More examples can be found in the subsequent packages: [tree](sklearn_pmml_model/tree), [ensemble](sklearn_pmml_model/ensemble), [linear_model](sklearn_pmml_model/linear_model), [naive_bayes](sklearn_pmml_model/naive_bayes), [svm](sklearn_pmml_model/svm), [neighbors](sklearn_pmml_model/neighbors) and [neural_network](sklearn_pmml_model/neural_network).

## Benchmark

Depending on the data set and model, `sklearn-pmml-model` is between 1 and 10 times faster than competing libraries, by leveraging the optimization and industry-tested robustness of `sklearn`. Source code for this benchmark can be found in the corresponding [jupyter notebook](benchmark.ipynb). 


### Running times (load + predict, in seconds)

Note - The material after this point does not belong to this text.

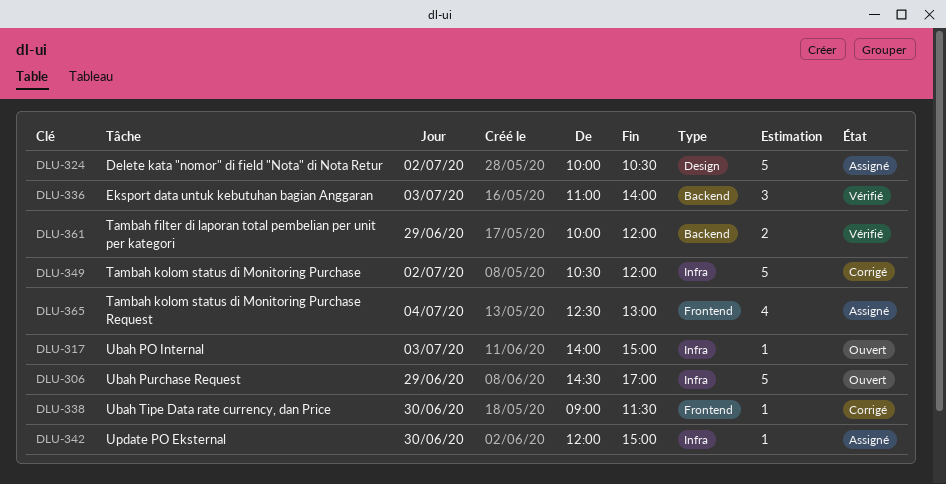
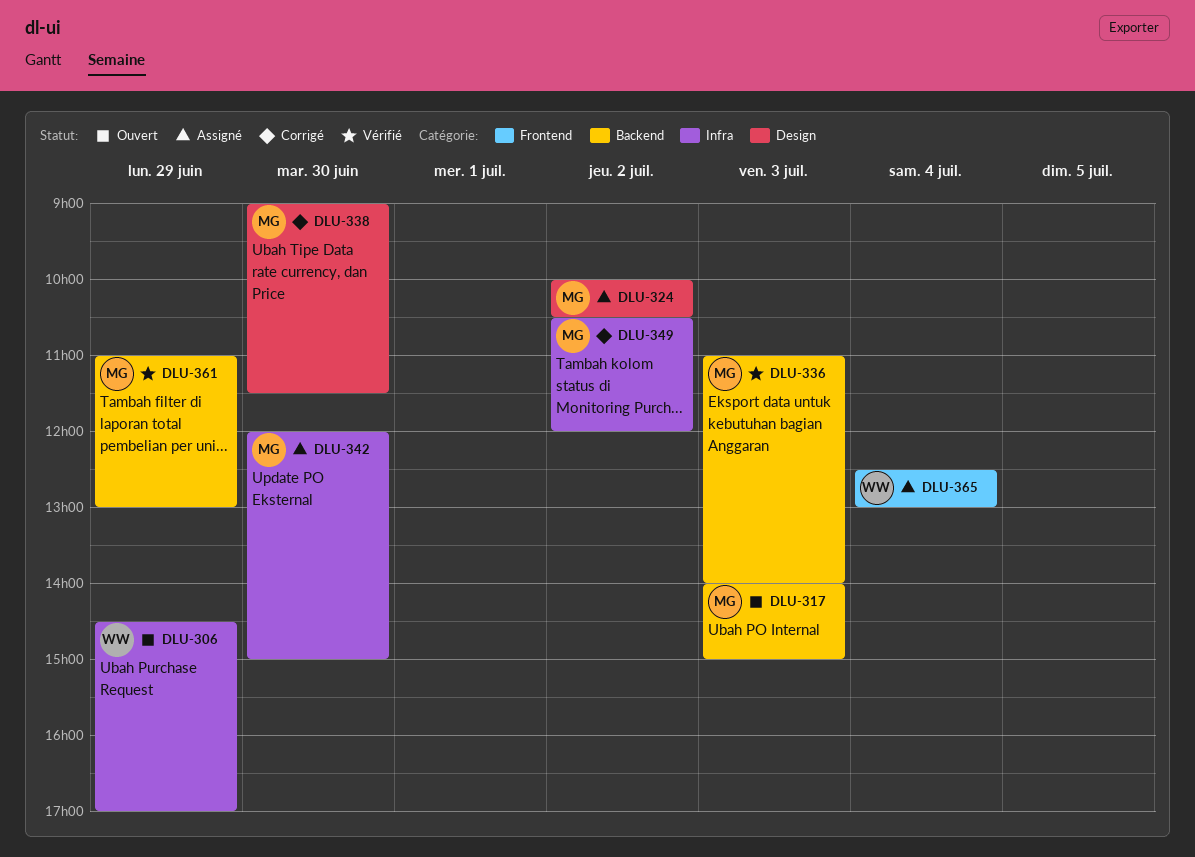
DLU-317, label: Infra -> Backend
DLU-338, label: Frontend -> Design
DLU-361, begins: 10:00 -> 11:00
DLU-361, ends: 12:00 -> 13:00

|               |                     | Linear model | Naive Bayes | Decision tree | Random Forest | Gradient boosting |
|---------------|---------------------|--------------|-------------|---------------|---------------|-------------------|
| Wine          | `PyPMML`            | 0.013038     | 0.005674    | 0.005587      | 0.032734      | 0.034649          |
|               | `sklearn-pmml-model`| 0.00404      | 0.004059    | 0.000964      | 0.030008      | 0.032949          |
| Breast cancer | `PyPMML`            | 0.009838     | 0.01153     | 0.009367      | 0.058941      | 0.031196          |
|               | `sklearn-pmml-model`| 0.010749     | 0.008481    | 0.001106      | 0.044021      | 0.013411          |

### Improvement

|               |                    | Linear model | Naive Bayes | Decision tree | Random Forest | Gradient boosting |
|---------------|--------------------|--------------|-------------|---------------|---------------|-------------------|
| Wine          | Improvement        | 3.23×        | 1.40×       | 5.80×         | 1.09×         | 1.05×             |
| Breast cancer | Improvement        | 0.91×        | 1.36×       | **8.47×**     | 1.34×         | 2.33×             |

*Benchmark ran on: 24 september 2024 17:19*

## Development

### Prerequisites

Tests can be run using Py.test. Grab a local copy of the source:

```
$ git clone http://github.com/iamDecode/sklearn-pmml-model
$ cd sklearn-pmml-model
```

create a virtual environment and activating it:
```
$ python3 -m venv venv
$ source venv/bin/activate
```

and install the dependencies:

```
$ pip install -r requirements.txt
```

The final step is to build the Cython extensions:

```
$ python setup.py build_ext --inplace
```

### Testing

You can execute tests with py.test by running:
```
$ python setup.py pytest
```

## Contributing

Feel free to make a contribution. Please read [CONTRIBUTING.md](CONTRIBUTING.md) for more details.

## License

This project is licensed under the BSD 2-Clause License - see the [LICENSE](LICENSE) file for details.